### What to work on
Repeat every record exactly.

(Data extracted from a collection)
*** Block opens ***
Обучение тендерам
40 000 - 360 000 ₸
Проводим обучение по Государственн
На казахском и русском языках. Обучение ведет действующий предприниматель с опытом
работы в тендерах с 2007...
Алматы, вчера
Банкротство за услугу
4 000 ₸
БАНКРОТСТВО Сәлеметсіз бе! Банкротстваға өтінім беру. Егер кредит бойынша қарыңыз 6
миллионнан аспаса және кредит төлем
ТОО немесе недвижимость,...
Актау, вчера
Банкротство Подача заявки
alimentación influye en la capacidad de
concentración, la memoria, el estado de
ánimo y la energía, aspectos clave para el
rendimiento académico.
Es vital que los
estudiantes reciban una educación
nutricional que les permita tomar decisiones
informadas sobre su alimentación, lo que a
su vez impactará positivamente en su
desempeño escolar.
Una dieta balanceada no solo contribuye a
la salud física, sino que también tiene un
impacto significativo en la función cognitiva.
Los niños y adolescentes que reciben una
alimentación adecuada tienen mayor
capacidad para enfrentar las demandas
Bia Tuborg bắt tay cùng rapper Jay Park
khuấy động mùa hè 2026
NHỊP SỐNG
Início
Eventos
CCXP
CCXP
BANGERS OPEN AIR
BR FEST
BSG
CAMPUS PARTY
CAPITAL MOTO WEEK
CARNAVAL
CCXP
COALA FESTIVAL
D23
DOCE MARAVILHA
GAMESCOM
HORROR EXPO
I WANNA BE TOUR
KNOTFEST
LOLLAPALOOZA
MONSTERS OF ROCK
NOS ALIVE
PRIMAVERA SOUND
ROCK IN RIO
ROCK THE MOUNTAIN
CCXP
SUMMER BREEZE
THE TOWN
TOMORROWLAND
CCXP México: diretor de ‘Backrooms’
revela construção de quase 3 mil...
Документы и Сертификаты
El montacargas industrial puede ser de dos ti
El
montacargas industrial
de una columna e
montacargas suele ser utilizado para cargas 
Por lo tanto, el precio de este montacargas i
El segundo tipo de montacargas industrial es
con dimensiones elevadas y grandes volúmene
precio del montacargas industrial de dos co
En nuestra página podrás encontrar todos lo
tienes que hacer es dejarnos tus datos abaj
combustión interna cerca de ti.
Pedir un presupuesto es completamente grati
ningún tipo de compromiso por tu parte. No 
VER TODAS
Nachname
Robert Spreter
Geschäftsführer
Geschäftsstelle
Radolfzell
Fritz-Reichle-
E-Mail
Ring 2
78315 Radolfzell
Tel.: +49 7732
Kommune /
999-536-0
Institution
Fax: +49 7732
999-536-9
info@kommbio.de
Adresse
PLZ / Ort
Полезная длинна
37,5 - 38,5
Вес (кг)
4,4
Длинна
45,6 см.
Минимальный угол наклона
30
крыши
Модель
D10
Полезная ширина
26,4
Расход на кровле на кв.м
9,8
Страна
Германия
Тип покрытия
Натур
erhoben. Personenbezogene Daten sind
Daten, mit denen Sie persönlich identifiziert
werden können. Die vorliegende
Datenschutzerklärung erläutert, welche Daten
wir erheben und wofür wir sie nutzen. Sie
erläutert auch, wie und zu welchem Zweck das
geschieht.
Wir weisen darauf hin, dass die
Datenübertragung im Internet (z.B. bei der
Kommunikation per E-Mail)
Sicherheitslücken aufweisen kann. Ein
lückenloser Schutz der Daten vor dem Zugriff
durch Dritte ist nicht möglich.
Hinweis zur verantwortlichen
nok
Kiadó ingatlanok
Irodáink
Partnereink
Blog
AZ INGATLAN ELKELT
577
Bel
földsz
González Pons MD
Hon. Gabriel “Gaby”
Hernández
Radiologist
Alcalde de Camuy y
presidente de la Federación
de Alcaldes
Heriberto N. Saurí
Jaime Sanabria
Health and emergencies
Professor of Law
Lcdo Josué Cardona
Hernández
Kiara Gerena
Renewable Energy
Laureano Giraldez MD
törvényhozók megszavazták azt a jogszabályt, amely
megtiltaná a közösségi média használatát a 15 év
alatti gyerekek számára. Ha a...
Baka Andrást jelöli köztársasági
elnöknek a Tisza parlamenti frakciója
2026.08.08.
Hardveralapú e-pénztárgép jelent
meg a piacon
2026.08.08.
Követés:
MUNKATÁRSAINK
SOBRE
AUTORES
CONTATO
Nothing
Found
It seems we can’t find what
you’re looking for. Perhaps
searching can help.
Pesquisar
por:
*** Block closes ***
### Exercise result
Обучение тендерам
40 000 - 360 000 ₸
Проводим обучение по Государственн
На казахском и русском языках. Обучение ведет действующий предприниматель с опытом
работы в тендерах с 2007...
Алматы, вчера
Банкротство за услугу
4 000 ₸
БАНКРОТСТВО Сәлеметсіз бе! Банкротстваға өтінім беру. Егер кредит бойынша қарыңыз 6
миллионнан аспаса және кредит төлем
ТОО немесе недвижимость,...
Актау, вчера
Банкротство Подача заявки
alimentación influye en la capacidad de
concentración, la memoria, el estado de
ánimo y la energía, aspectos clave para el
rendimiento académico.
Es vital que los
estudiantes reciban una educación
nutricional que les permita tomar decisiones
informadas sobre su alimentación, lo que a
su vez impactará positivamente en su
desempeño escolar.
Una dieta balanceada no solo contribuye a
la salud física, sino que también tiene un
impacto significativo en la función cognitiva.
Los niños y adolescentes que reciben una
alimentación adecuada tienen mayor
capacidad para enfrentar las demandas
Bia Tuborg bắt tay cùng rapper Jay Park
khuấy động mùa hè 2026
NHỊP SỐNG
Início
Eventos
CCXP
CCXP
BANGERS OPEN AIR
BR FEST
BSG
CAMPUS PARTY
CAPITAL MOTO WEEK
CARNAVAL
CCXP
COALA FESTIVAL
D23
DOCE MARAVILHA
GAMESCOM
HORROR EXPO
I WANNA BE TOUR
KNOTFEST
LOLLAPALOOZA
MONSTERS OF ROCK
NOS ALIVE
PRIMAVERA SOUND
ROCK IN RIO
ROCK THE MOUNTAIN
CCXP
SUMMER BREEZE
THE TOWN
TOMORROWLAND
CCXP México: diretor de ‘Backrooms’
revela construção de quase 3 mil...
Документы и Сертификаты
El montacargas industrial puede ser de dos ti
El
montacargas industrial
de una columna e
montacargas suele ser utilizado para cargas 
Por lo tanto, el precio de este montacargas i
El segundo tipo de montacargas industrial es
con dimensiones elevadas y grandes volúmene
precio del montacargas industrial de dos co
En nuestra página podrás encontrar todos lo
tienes que hacer es dejarnos tus datos abaj
combustión interna cerca de ti.
Pedir un presupuesto es completamente grati
ningún tipo de compromiso por tu parte. No 
VER TODAS
Nachname
Robert Spreter
Geschäftsführer
Geschäftsstelle
Radolfzell
Fritz-Reichle-
E-Mail
Ring 2
78315 Radolfzell
Tel.: +49 7732
Kommune /
999-536-0
Institution
Fax: +49 7732
999-536-9
info@kommbio.de
Adresse
PLZ / Ort
Полезная длинна
37,5 - 38,5
Вес (кг)
4,4
Длинна
45,6 см.
Минимальный угол наклона
30
крыши
Модель
D10
Полезная ширина
26,4
Расход на кровле на кв.м
9,8
Страна
Германия
Тип покрытия
Натур
erhoben. Personenbezogene Daten sind
Daten, mit denen Sie persönlich identifiziert
werden können. Die vorliegende
Datenschutzerklärung erläutert, welche Daten
wir erheben und wofür wir sie nutzen. Sie
erläutert auch, wie und zu welchem Zweck das
geschieht.
Wir weisen darauf hin, dass die
Datenübertragung im Internet (z.B. bei der
Kommunikation per E-Mail)
Sicherheitslücken aufweisen kann. Ein
lückenloser Schutz der Daten vor dem Zugriff
durch Dritte ist nicht möglich.
Hinweis zur verantwortlichen
nok
Kiadó ingatlanok
Irodáink
Partnereink
Blog
AZ INGATLAN ELKELT
577
Bel
földsz
González Pons MD
Hon. Gabriel “Gaby”
Hernández
Radiologist
Alcalde de Camuy y
presidente de la Federación
de Alcaldes
Heriberto N. Saurí
Jaime Sanabria
Health and emergencies
Professor of Law
Lcdo Josué Cardona
Hernández
Kiara Gerena
Renewable Energy
Laureano Giraldez MD
törvényhozók megszavazták azt a jogszabályt, amely
megtiltaná a közösségi média használatát a 15 év
alatti gyerekek számára. Ha a...
Baka Andrást jelöli köztársasági
elnöknek a Tisza parlamenti frakciója
2026.08.08.
Hardveralapú e-pénztárgép jelent
meg a piacon
2026.08.08.
Követés:
MUNKATÁRSAINK
SOBRE
AUTORES
CONTATO
Nothing
Found
It seems we can’t find what
you’re looking for. Perhaps
searching can help.
Pesquisar
por:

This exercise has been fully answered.